Me marché hacia la habitación de Adan y entré sin llamar. Estaba sentado en la cama, jugando a darle vueltas a un cubo de madera. Me senté en una silla.

—Adan, Rodrego me ha propuesto que nos vayamos con él, en Sagrena Amilea hay sitio para nosotros; no estaremos nunca más solos.

—No estábamos solos, Eve, nos teníamos el uno al otro —Noté que me faltaba el aire, necesitaba respirar, necesitaba cambiar, prosperar. Necesitaba a otros virnimanos. Necesitaba una comunidad, una real, como la que Rodrego nos había contado.

—Nos tenemos —le corregí, con la esperanza de convencerle de que nos acompañara—, pero estaremos mejor con otros, no…

—Vivimos aquí.

—¡Sobrevivimos aquí! —le increpé, hice una pausa al darme cuenta de que Adan se había encogido—. Lo siento… pero es una oportunidad que…

—Vete. Yo me quedo —me espetó Adan. Me sentía confusa, sorprendida y muy dolida, quería que él lo viera como la oportunidad y esperanza que era.

—Llevamos toda la vida juntos, allí podremos estar juntos…

—¿Qué pasa con todo lo que hemos construido aquí? ¿Con los invimanos de aquí? ¡Son nuestra familia!

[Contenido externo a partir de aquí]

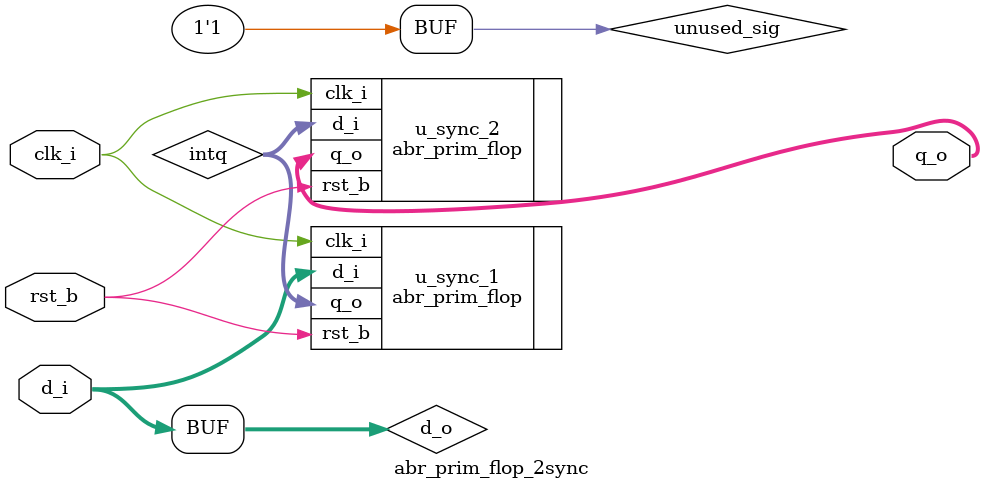
<source format=sv>

module abr_prim_flop_2sync #(
  parameter int               Width      = 16,
  parameter logic [Width-1:0] ResetValue = '0,
  parameter bit               EnablePrimCdcRand = 1
) (
  input                    clk_i,
  input                    rst_b,
  input        [Width-1:0] d_i,
  output logic [Width-1:0] q_o
);

  logic [Width-1:0] d_o;
  logic [Width-1:0] intq;

`ifdef SIMULATION

  abr_prim_cdc_rand_delay #(
    .DataWidth(Width),
    .Enable(EnablePrimCdcRand)
  ) u_abr_prim_cdc_rand_delay (
    .clk_i,
    .rst_b,
    .src_data_i(d_i),
    .prev_data_i(intq),
    .dst_data_o(d_o)
  );
`else // !`ifdef SIMULATION
  logic unused_sig;
  assign unused_sig = EnablePrimCdcRand;
  always_comb d_o = d_i;
`endif // !`ifdef SIMULATION

  abr_prim_flop #(
    .Width(Width),
    .ResetValue(ResetValue)
  ) u_sync_1 (
    .clk_i,
    .rst_b,
    .d_i(d_o),
    .q_o(intq)
  );

  abr_prim_flop #(
    .Width(Width),
    .ResetValue(ResetValue)
  ) u_sync_2 (
    .clk_i,
    .rst_b,
    .d_i(intq),
    .q_o
  );

endmodule : abr_prim_flop_2sync

</source>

—Nos abandonaron cuando éramos niños —le recordé con voz sombría. Nos quedamos en silencio unos segundos y, al final, me levanté—. No les importamos. Si fuese por ellos, estaríamos muertos. No entiendo qué es lo que te ata aquí, ¿la costumbre?, ¿el miedo a…? bueno… ¿a qué? ¿A estar mejor?—Miré a nuestro alrededor, el polvo acumulado, los objetos en su mayoría inútiles y rotos—; apenas conseguimos cultivar lo suficiente para sobrevivir y lo único que hemos conseguido que crezca solo en este maldito clima son hiedras. Rodrego se marcha mañana y yo me iré con él. Prefiero arriesgarme y abandonar esta tumba.

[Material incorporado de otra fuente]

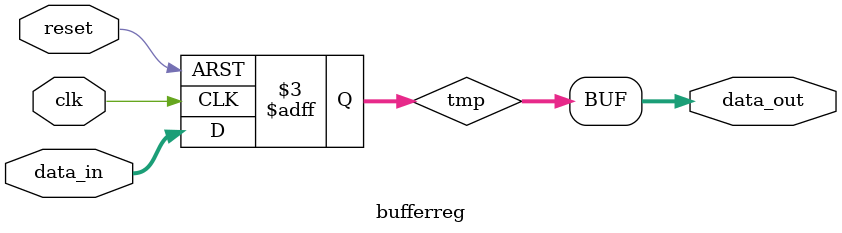
<source format=v>
module bufferreg
    #(parameter N=32)
   (
    input clk, reset,
    input [N-1:0] data_in,
    output [N-1:0] data_out
   );

reg[N-1:0] tmp = 0;

always @(posedge clk or posedge reset)
   begin
	if (reset)
	  tmp <= 0;
	else
	  tmp <= data_in;
   end
assign data_out = tmp;
endmodule

</source>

—¿Vas a dejarme aquí? —Su voz estaba congestionada. Cerré los ojos, controlándome para no llorar, me giré para mirar a Adan directamente y lo recordé en aquel momento, todavía niños, cuando lo encontré tratando de refugiarse en la sombra alargada del esqueleto de un arco de piedra, 52 lunas llenas después de que me abandonaran a mí. Quería sonar entera, lo necesitaba, aunque tenía el corazón roto. Yo ya había tomado mi decisión y, en el fondo, sabía que él también.

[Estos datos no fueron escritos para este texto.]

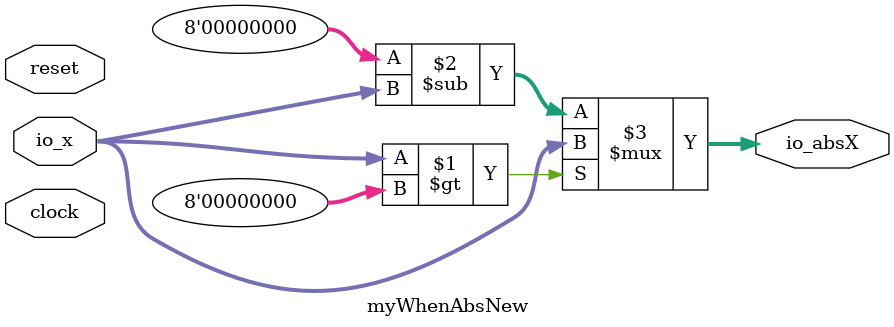
<source format=v>
module myWhenAbsNew(	// file.cleaned.mlir:2:3
  input        clock,	// file.cleaned.mlir:2:30
               reset,	// file.cleaned.mlir:2:46
  input  [7:0] io_x,	// file.cleaned.mlir:2:62
  output [7:0] io_absX	// file.cleaned.mlir:2:78
);

  assign io_absX = $signed(io_x) > 8'sh0 ? io_x : 8'h0 - io_x;	// file.cleaned.mlir:3:14, :4:10, :5:10, :6:10, :7:5
endmodule


</source>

—Quien decide quedarse eres tú.

Al atardecer siguiente, Eve tocó en la puerta de Adan en un último intento, solo obtuvo silencio. Eve inspiró y salió de la Almunea. Allí Rodrego la esperaba. Se ajustó la capucha y dio aquel primer paso que la alejaría para siempre de Adan y del infierno que había compartido con él, ese que él había idealizado y donde había decidido encerrarse. A ella aún le quedaba esperanza en lo que el futuro podía ofrecerle, tenía esperanza en Rodrego y en la Sagrena Amilea.

Al llegar a la nueva ciudad, quedó fascinada y aturdida por el ruido y el bullicio, por los virnimanos. Sintió pena por Adan, que nunca disfrutaría de aquello, y luego sintió por primera vez paz y seguridad.